Dataset records:
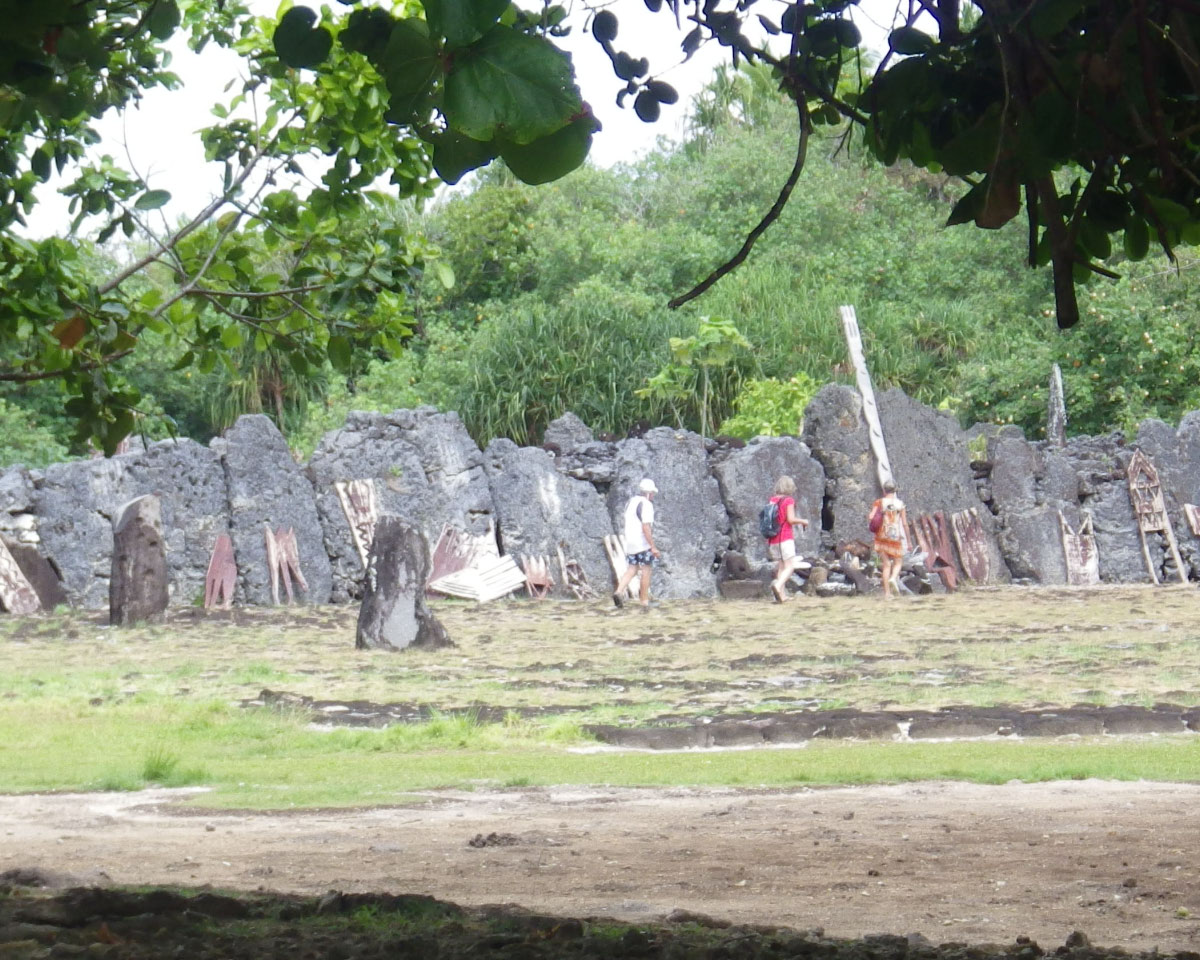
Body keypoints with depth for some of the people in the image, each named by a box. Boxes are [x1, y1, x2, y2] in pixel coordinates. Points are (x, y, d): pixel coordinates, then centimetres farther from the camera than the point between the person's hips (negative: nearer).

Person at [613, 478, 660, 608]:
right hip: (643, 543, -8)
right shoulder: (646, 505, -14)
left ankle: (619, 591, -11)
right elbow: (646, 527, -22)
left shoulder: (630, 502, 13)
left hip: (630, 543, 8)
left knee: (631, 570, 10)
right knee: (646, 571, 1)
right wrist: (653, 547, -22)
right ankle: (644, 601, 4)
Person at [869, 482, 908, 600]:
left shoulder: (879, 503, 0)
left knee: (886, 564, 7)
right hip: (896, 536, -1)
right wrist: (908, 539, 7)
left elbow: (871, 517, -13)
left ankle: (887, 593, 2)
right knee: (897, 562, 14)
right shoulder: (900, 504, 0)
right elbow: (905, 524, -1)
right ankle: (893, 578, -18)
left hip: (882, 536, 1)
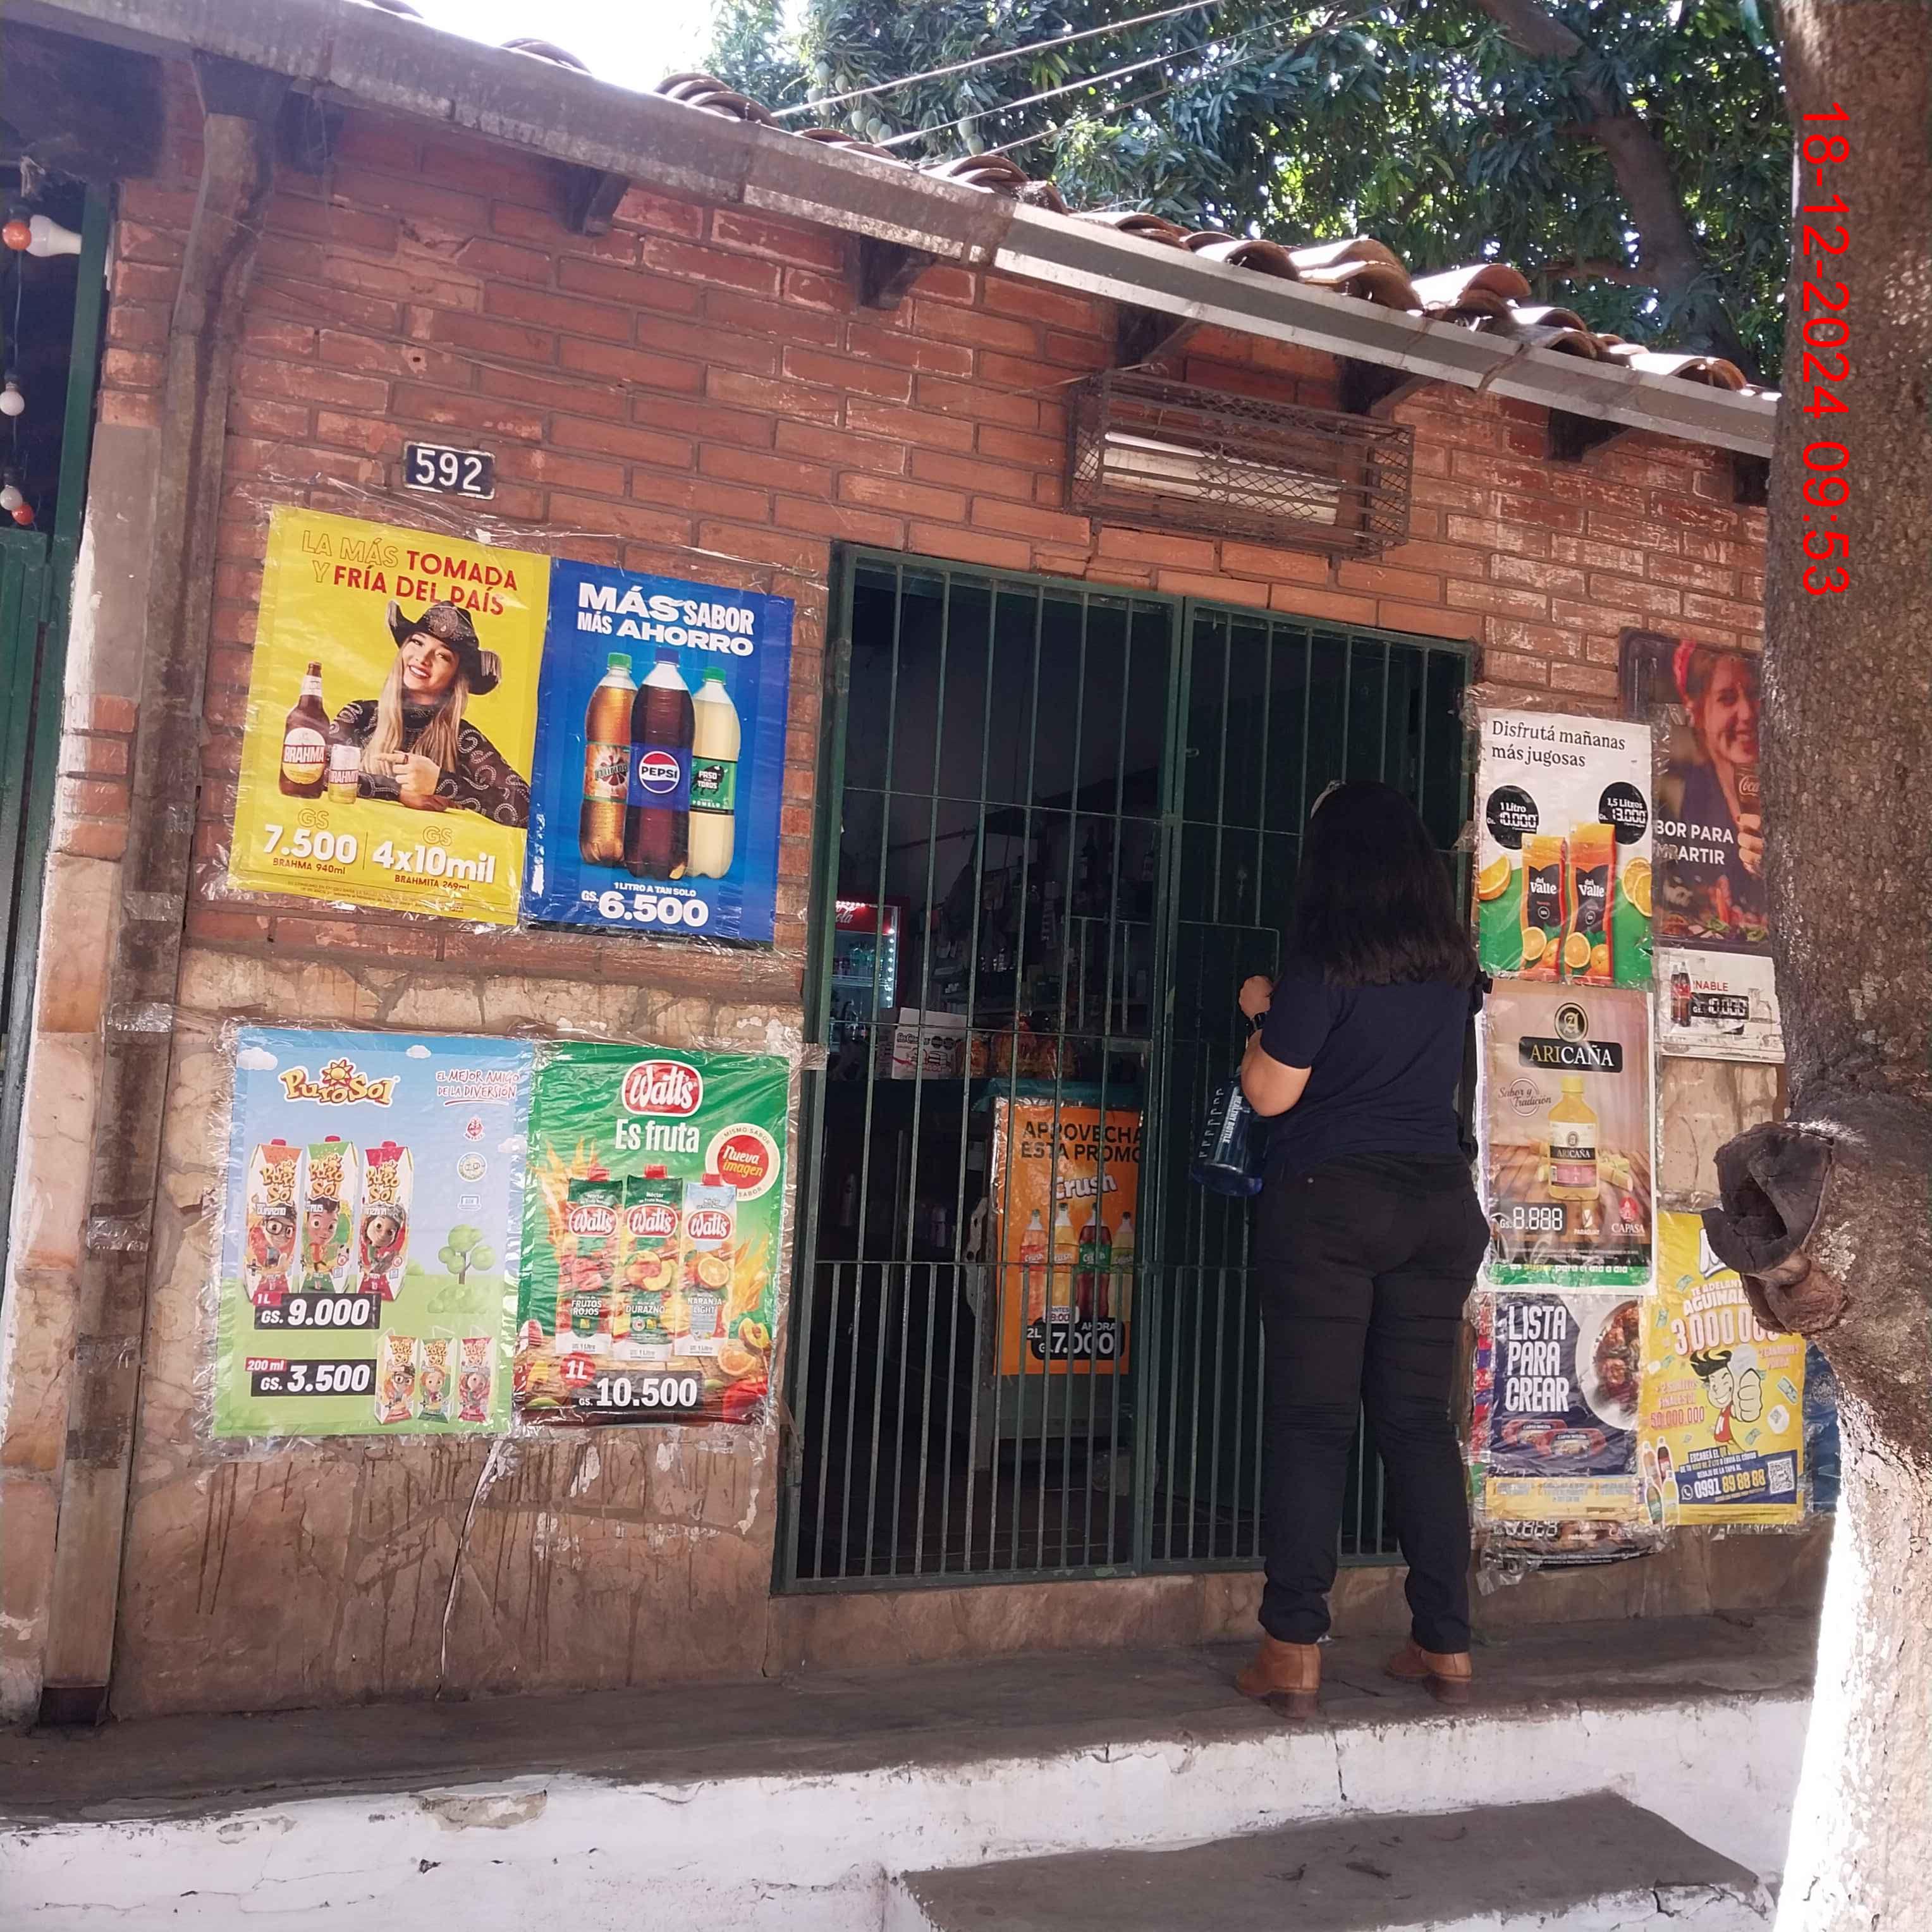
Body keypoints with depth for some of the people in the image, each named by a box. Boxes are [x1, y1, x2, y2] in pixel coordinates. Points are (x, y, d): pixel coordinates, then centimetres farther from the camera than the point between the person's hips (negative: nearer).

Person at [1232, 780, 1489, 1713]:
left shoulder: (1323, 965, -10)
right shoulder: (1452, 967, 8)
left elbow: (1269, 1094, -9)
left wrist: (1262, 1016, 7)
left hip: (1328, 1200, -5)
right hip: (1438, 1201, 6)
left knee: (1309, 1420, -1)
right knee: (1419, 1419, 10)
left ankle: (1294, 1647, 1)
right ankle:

What the task asks: Once you have checked each line above for the string "elbow", state how many lines contain it and add nothing more.

Result for this task: 4